Digging Soil Science with an Online Soil Exhibit

Online and across the U.S. and Canada, soil displays unearth fun facts.

By Marilyn Cummins | Photos By Boston Productions Inc.

Do you know your state soil? Or the soils most unique to your province? With the advent of virtual soil collections and exhibits, a world of soil knowledge can be only a click away. For example, the state-soil interactive online billboard of postcards pictured above is based on the former “Dig It! The Secrets of Soil” exhibit at the Smithsonian’s National Museum of Natural History. Produced with the Soil Science Society of America (SSSA) as founding sponsor, “Dig It!” is one of several physical soil exhibits in North America that is also on the web.

When you visit, each state or U.S. territory’s virtual postcard flips to give a quick rundown on a soil deemed special to that area, with links for more information. For example, behind the Iowa windmill postcard are facts about the fertile official state soil called Tama. A quarter of Georgia’s prime farmland is made up of Tifton, its official soil that grows its famous peaches and supports a unique longleaf pine ecosystem. California has dubbed the Great Central Valley’s San Joaquin soil—some of the world’s most productive farmland when irrigated—as its state soil.

The state soil postcards are based on the time-honored way of preserving and studying soil types: soil monoliths—tall, slim blocks of soil displayed as they appear in nature—familiar to soil-science students and many state-fair attendees. They’re heavy, big and usually quite stationary, which is why some of the biggest sets of monoliths have been turned into virtual displays that anyone can see and study online.

In Canada, the country’s second-largest grouping of collected soils has been digitized and made available online as the Virtual Soil Monolith Collection at the University of British Columbia ( It is based on the 197 display models on-site at UBC in Vancouver, and offers learning units about soils in general and by soil classification. To see the largest collection in Canada, you’d need to visit the University of Alberta in Edmonton to access the nearly 300 monoliths displayed in its museum collection.
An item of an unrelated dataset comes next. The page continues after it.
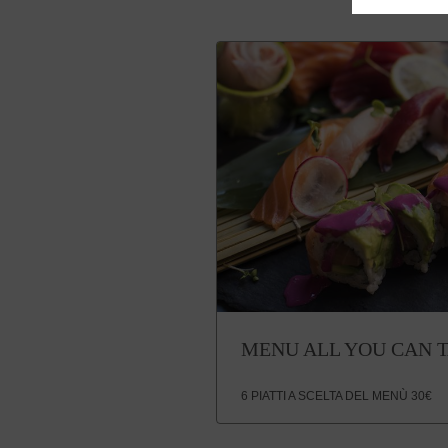
MENU ALL YOU CAN 
6 PIATTI A SCELTA DEL MENÙ 30€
Before becoming virtual, the U.S. state soil monoliths and other parts of the Smithsonian “Dig It!” exhibit traveled the country after leaving Washington, D.C. They now have a permanent home in the 5,000-square-foot GROW Pavilion and Gallery devoted to agriculture at the St. Louis Science Center (free admission). The original “Dig It!” exhibit still is available on the web at; don’t miss the curator-led tour video that shows the amazing monolith array and more.